MELONI & CO. non hanno intenzione, né la possibilità, di rimediare alle conseguenze della svalutazione interna dei salari. Anche loro però non respingono l’idea di aumentarli. Il problema è il sistema politico-economico in cui prendono le decisioni. Il patto capestro di stabilità, firmato da Meloni a Bruxelles, respinge ogni tentativo di fare politica dei salari. Ieri Giorgetti ha di nuovo fatto l’elogio del record di avanzo primario di bilancio accumulato dalla sua gestione. Non serve a diminuire il debito pubblico record, blocca gli investimenti, ammazza i salari. Ma serve a gonfiare il petto davanti alle agenzie di rating.
LE PENSIONI sono l’altra prova della subalternità delle destre all’egemonia neoliberale. Nella manovra c’è l’elemosina di 20 euro ai pensionati al minimo, ma soprattutto l’innalzamento dell’età pensionabile: un mese nel 2027, due dal 2028. Così si passerà presto da 67 a 70 anni.

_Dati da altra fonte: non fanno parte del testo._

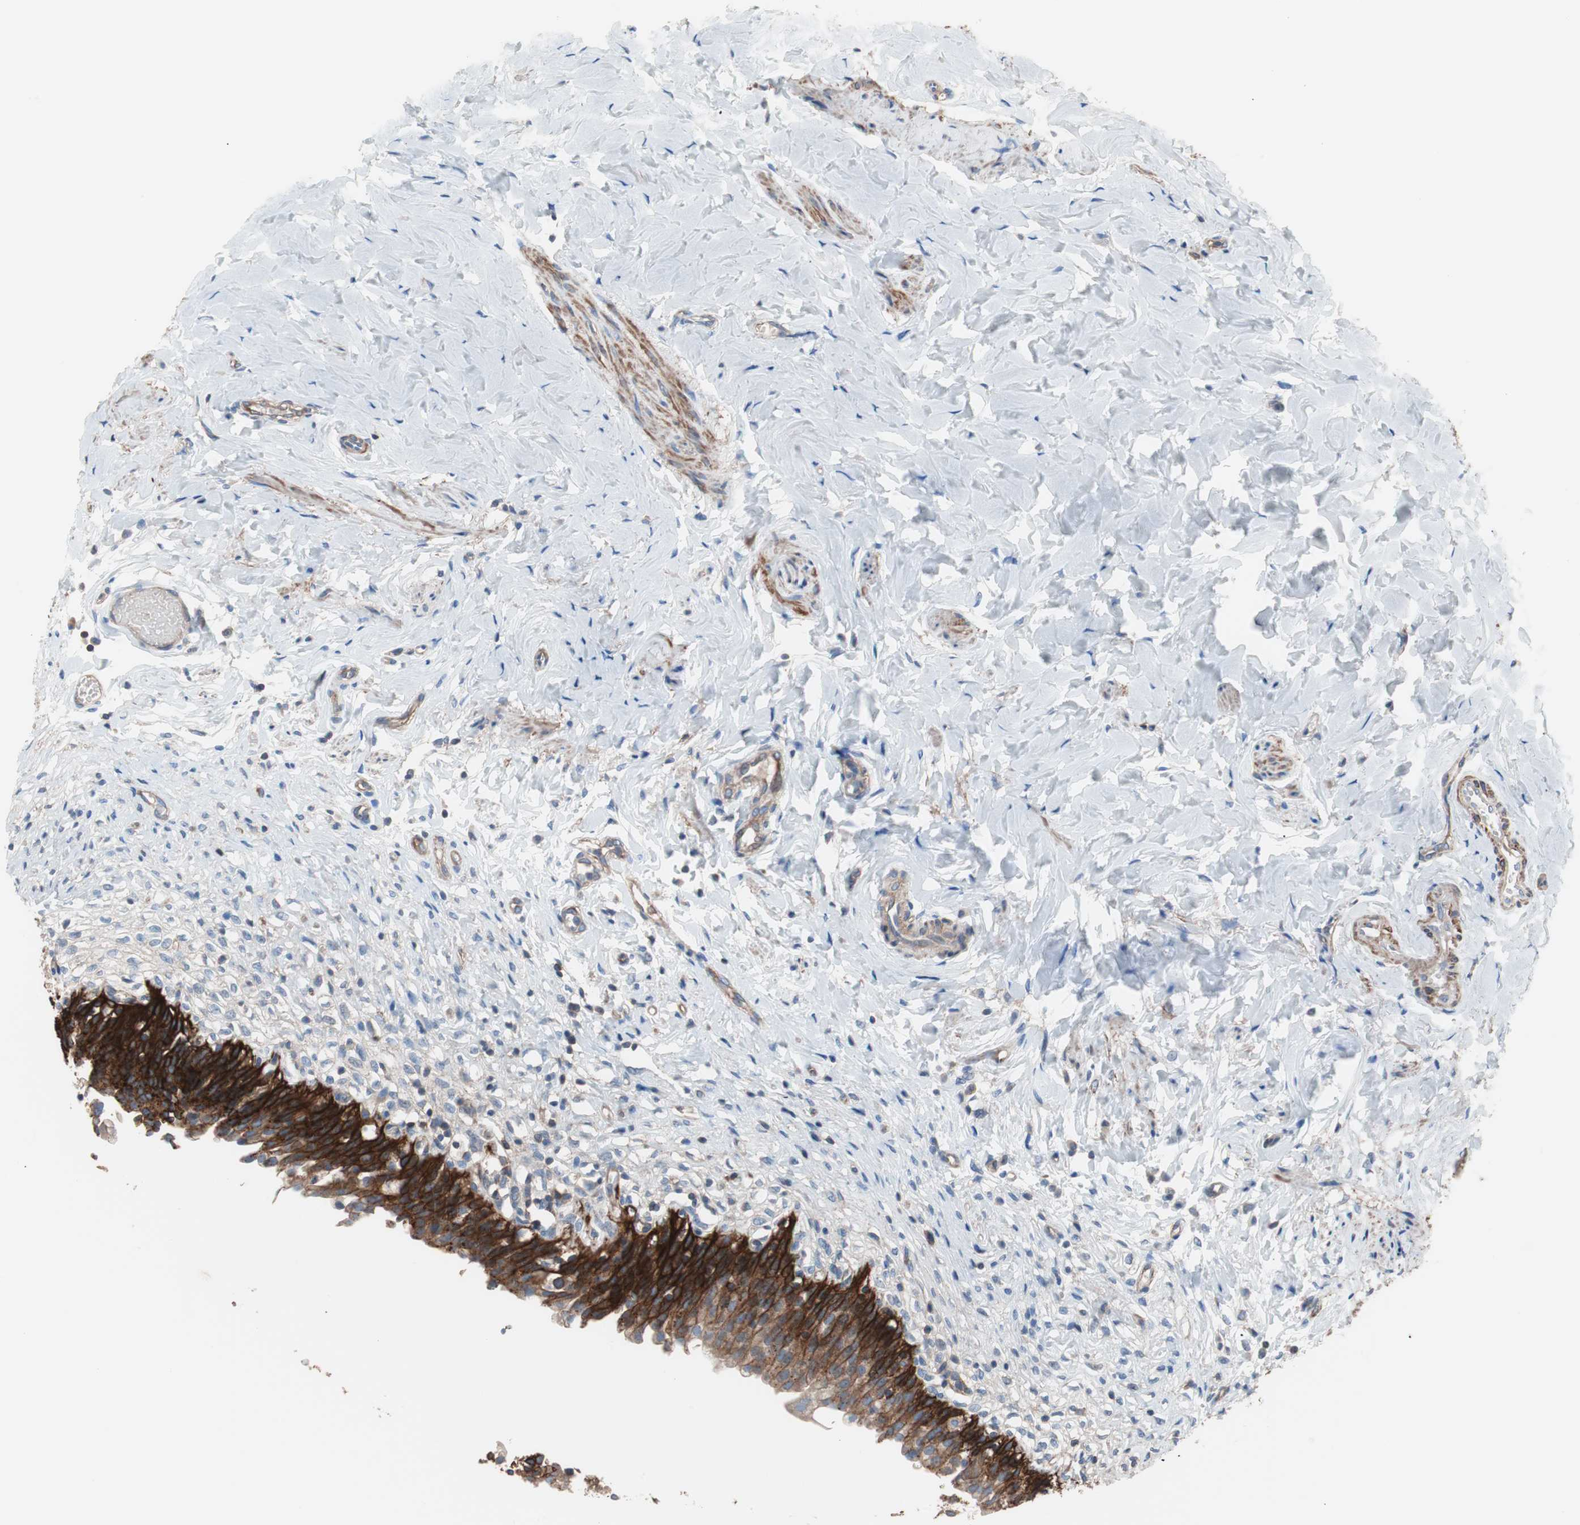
{"staining": {"intensity": "strong", "quantity": ">75%", "location": "cytoplasmic/membranous"}, "tissue": "urinary bladder", "cell_type": "Urothelial cells", "image_type": "normal", "snomed": [{"axis": "morphology", "description": "Normal tissue, NOS"}, {"axis": "morphology", "description": "Inflammation, NOS"}, {"axis": "topography", "description": "Urinary bladder"}], "caption": "Strong cytoplasmic/membranous protein positivity is present in approximately >75% of urothelial cells in urinary bladder.", "gene": "GPR160", "patient": {"sex": "female", "age": 80}}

L’idea è lavorare peggio, pagati male, sempre più a lungo. E dire che volevano abolire la «riforma» Fornero.
NULLA È LA MANOVRA, e non solo perché, come altre, non produrrà crescita. Non ci sono investimenti. I pochi vengono dal Pnrr, in scadenza a giugno 2026. Da questo piano saranno stornati 5 miliardi che non si riescono a spendere. Saranno usati per le coperture finanziarie della manovra, forse con il benestare di Bruxelles. Solo briciole. Il governo Meloni se le fa bastare.